Taking each line of the material below in turn, count those containing the string "connection". Provide the number alone.
------------------------------------------------------------------------
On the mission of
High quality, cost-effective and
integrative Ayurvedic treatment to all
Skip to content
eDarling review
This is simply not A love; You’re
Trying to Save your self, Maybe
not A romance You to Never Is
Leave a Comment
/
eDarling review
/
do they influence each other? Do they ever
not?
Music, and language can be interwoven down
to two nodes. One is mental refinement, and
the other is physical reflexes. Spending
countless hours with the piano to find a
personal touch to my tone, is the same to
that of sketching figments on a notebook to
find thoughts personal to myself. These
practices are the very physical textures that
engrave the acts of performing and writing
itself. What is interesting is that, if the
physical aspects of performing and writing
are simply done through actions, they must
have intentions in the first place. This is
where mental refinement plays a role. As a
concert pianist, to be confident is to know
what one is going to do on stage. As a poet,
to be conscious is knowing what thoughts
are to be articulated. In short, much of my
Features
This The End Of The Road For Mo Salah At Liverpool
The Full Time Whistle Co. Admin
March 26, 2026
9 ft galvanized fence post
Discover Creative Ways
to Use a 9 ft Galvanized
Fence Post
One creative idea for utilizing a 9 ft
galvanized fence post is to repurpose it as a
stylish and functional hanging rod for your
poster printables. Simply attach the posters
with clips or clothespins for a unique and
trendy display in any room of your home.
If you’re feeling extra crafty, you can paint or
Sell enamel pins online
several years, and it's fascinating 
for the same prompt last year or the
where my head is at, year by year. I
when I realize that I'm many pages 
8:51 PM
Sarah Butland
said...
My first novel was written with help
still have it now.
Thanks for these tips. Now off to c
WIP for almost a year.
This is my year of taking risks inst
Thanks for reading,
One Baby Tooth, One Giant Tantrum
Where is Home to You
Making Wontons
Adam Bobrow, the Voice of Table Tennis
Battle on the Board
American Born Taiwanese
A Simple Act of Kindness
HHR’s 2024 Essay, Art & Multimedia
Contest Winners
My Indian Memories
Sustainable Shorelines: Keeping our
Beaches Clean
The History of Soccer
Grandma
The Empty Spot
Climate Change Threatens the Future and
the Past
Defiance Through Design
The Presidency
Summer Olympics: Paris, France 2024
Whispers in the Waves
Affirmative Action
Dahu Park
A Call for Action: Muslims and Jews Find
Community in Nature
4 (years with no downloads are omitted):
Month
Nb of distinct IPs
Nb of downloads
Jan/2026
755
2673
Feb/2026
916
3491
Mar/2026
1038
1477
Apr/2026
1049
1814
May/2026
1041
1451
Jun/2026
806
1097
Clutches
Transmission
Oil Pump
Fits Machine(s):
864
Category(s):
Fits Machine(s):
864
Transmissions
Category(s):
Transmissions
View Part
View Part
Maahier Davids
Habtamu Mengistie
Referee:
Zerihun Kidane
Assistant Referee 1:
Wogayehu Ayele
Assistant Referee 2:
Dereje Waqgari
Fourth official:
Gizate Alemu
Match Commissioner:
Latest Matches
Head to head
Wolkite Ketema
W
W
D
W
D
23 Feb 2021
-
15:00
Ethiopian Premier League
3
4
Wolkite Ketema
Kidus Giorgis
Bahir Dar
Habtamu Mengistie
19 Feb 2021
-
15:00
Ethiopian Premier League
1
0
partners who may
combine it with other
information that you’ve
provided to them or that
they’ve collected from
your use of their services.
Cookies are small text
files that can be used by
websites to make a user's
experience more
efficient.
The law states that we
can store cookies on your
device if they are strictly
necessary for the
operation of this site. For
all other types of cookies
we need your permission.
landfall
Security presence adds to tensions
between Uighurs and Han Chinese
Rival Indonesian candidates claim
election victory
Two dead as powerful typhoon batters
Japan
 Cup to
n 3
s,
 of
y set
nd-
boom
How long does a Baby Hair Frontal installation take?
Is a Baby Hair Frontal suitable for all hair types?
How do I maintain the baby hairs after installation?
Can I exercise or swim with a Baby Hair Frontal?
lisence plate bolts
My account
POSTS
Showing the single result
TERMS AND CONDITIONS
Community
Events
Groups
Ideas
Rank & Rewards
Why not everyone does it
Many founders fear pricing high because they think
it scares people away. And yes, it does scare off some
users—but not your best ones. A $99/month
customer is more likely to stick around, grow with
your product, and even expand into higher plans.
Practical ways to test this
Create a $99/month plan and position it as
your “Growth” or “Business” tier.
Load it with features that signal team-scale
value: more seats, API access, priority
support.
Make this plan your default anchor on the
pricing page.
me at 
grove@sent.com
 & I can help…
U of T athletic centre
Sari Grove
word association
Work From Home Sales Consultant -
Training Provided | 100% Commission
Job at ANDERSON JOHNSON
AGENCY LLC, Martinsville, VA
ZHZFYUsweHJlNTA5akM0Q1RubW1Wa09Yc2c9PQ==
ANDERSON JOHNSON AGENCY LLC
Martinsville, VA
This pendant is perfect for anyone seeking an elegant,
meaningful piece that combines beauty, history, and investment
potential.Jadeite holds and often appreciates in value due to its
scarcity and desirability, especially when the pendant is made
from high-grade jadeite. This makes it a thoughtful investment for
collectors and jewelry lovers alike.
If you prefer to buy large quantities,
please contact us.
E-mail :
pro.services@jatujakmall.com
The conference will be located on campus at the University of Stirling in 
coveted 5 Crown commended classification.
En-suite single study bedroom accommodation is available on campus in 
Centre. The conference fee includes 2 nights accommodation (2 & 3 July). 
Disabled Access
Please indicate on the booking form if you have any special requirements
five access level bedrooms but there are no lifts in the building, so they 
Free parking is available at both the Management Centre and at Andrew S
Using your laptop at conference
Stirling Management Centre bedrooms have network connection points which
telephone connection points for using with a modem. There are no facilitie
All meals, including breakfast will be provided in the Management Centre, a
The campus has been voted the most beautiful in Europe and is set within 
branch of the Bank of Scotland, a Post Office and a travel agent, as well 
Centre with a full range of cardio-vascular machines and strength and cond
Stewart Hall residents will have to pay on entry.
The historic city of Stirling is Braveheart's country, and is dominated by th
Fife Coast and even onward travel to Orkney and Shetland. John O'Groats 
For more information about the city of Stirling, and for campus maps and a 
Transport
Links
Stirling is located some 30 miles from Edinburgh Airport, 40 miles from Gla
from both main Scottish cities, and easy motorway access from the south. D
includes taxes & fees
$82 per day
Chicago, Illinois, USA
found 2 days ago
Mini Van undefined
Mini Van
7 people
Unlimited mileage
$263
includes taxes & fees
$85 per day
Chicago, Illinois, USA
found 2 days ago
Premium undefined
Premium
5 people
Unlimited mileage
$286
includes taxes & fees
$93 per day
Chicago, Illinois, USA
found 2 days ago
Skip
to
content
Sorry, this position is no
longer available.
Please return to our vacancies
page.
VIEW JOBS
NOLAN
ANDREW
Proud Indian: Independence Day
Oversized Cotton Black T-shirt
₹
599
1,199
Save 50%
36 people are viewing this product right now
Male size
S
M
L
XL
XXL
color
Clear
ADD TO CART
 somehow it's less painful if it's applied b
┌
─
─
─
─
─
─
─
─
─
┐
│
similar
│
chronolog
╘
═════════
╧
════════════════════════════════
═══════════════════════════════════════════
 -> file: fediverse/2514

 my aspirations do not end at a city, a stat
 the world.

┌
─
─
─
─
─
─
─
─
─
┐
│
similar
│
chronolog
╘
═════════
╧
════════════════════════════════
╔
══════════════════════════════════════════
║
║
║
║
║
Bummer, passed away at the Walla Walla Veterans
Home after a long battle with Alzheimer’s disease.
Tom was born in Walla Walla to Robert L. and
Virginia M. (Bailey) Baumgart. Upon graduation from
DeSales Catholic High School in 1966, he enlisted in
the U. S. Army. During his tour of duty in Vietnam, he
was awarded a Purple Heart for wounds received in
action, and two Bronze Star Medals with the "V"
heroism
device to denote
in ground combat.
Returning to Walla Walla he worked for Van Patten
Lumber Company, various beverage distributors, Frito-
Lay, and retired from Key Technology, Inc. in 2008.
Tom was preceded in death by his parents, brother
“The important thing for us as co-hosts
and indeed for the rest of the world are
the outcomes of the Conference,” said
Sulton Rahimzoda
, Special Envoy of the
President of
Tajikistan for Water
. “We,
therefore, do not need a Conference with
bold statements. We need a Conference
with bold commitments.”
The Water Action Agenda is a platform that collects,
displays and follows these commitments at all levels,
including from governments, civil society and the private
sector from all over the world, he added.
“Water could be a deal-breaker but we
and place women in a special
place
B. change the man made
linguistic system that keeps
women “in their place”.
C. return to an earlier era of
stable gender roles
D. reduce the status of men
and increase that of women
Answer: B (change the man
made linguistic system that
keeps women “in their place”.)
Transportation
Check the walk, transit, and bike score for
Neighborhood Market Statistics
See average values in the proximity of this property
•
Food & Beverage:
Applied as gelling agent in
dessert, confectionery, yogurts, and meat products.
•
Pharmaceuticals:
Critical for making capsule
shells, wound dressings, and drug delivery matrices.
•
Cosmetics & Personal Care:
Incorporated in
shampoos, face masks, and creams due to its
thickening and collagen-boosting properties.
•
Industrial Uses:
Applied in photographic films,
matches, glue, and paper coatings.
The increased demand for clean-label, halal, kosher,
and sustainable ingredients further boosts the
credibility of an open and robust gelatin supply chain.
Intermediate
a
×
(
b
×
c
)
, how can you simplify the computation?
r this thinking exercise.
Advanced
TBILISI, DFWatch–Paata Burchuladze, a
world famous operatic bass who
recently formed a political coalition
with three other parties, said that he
------------------------------------------------------------------------
• [WRITTEN SOLUTION]: 2